Internado, com pulmão afetado e se tratando de Covid-19, exame de deputado dá “falso negativo”

João Jaime Marinho não acreditou no resultado do exame. Os seus médicos também não acreditaram. O parlamentar avalia que o coquetel com hidroxicloroquina o salvou.


João Jaime Marinho em selfie tirada no leito do hospital Otoclínica, onde se trata da Covid-19.

Por Fábio Campos
fabiocampos@focus.jor.br

Vejam que situação inusitada vem passando o deputado estadual João Jaime Marinho. Internado, com vários sintomas graves típicos da Covid-19, incluindo o comprometimento de 50% do pulmão, o deputado recebeu no sábado passado a informação de que seu exame deu resultado “falso negativo” para a doença. É óbvio que não acreditou. Nem seus médicos acreditaram.

“Depois de estar com a função pulmonar 50% comprometida, a função renal também, febre todo dia, internado num isolamento semi-intensivo, esperando a qualquer hora ser entubado, recebi uma ligação da Secretaria da Saúde me informando que meu teste deu negativo. Fico imaginando ao que nosso povo está entregue”, disse Marinho em conversa com o Focus pelo WhatsApp.

O fato é que os médicos mantiveram o tratamento do deputado como sendo um paciente de Covid-19. Entre os seus médicos, o ex-secretário de Saúde, Anastácio Queiroz. “O resultado do exame foi um falso negativo. Inconfiável”, relata Marinho. O deputado mantinha previsão de receber alta nas próximas horas para continuar o tratamento em casa.

Vejam o diálogo entre o Focus e o deputado:

Foi medicado com hidroxicloroquina?
Já terminei a hidrocloroquina a associado à azitromicina. Foi o que me salvou. Mas o problema são as infecções secundárias. Cheguei no hospital após cinco dias do primeiro sintoma. Constatada a lesão pulmonar de 50%, comecei imediatamente o coquetel. Foi o coquetel que barrou a Covid, mas não termina aí porque vão piorando as infecções secundárias.

 Está internado em qual hospital?
Otoclínica

Quer que eu publique seu desabafo?
Pode publicar. Pode salvar vidas. Não se confie no resultado [do exame]. A chave do problema são os exames clínicos e a tomografia de pulmão. Eles não querem fazer porque demanda tempo e dinheiro. Um estetoscópio, por quem sabe usar, pode salvar.

Quais os sintomas sentidos?
Moleza no corpo, dores, febre, dor de cabeça.

– Não teve tosse?
Não. Não senti falta de ar, tosse e coriza. Tem gente que sente, outros não.

Perdeu o paladar e olfato?
Não. As dores e a febre constantes me mostravam que tinha algo de muito errado. Senti uma gripe seca, com todo o mal estar de uma gripe sem ter o congestionamento nasal nem coriza.
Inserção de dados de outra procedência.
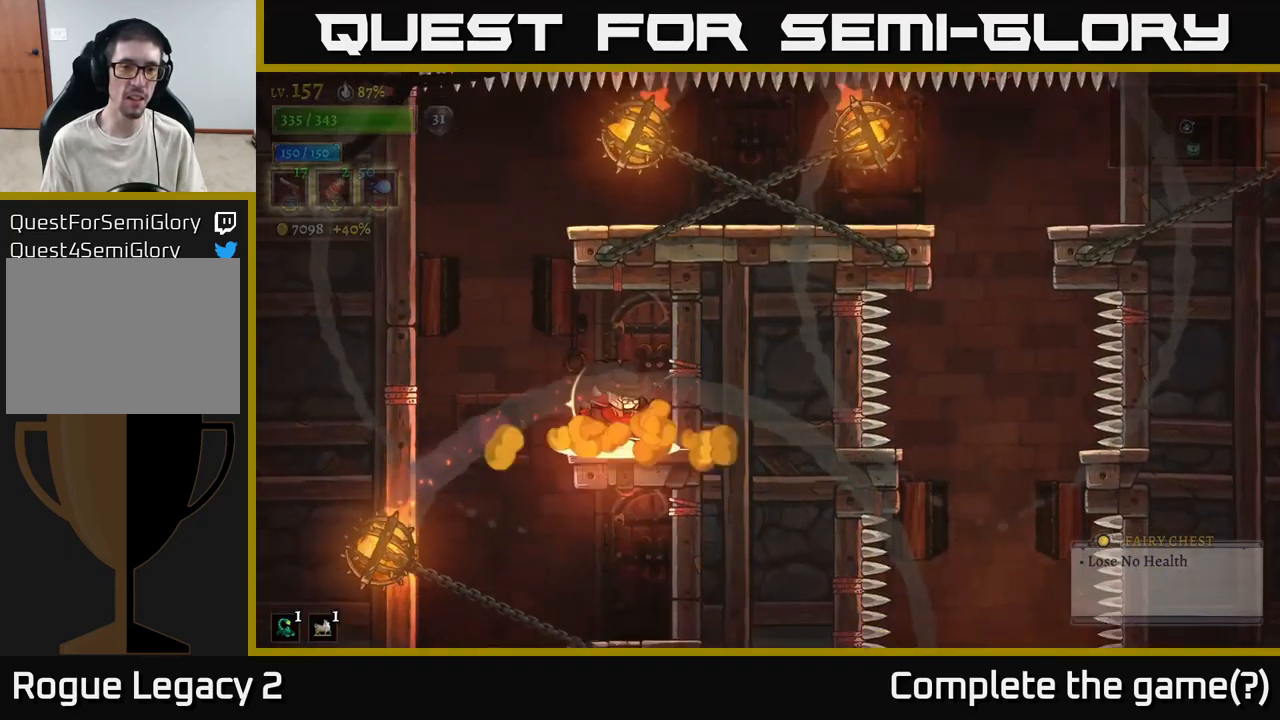
{"buttons": [], "left_stick": "right", "right_stick": "center", "events": [[33, "left_stick", "left"], [233, "A", "down"], [433, "A", "up"], [500, "left_stick", "right"]]}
O exame foi daquele tipo que usa um cotonete longo?
Foi. Um dos médicos daqui disse uma verdade: “O senhor teve foi sorte. Na próxima semana não vai ter vaga em nenhum hospital”. A hidroxicloroquina é a solução desde que aplicada na hora certa.

Sim, essa é a grande briga no momento. Ministério da Saúde falando que o uso é só para casos graves e uma parte da comunidade científica falando que é preciso prescrever o coquetel logo nos primeiros sintomas. O fato é que os profissionais de saúde que estão na linha de frente tomam o coquetel profilaticamente.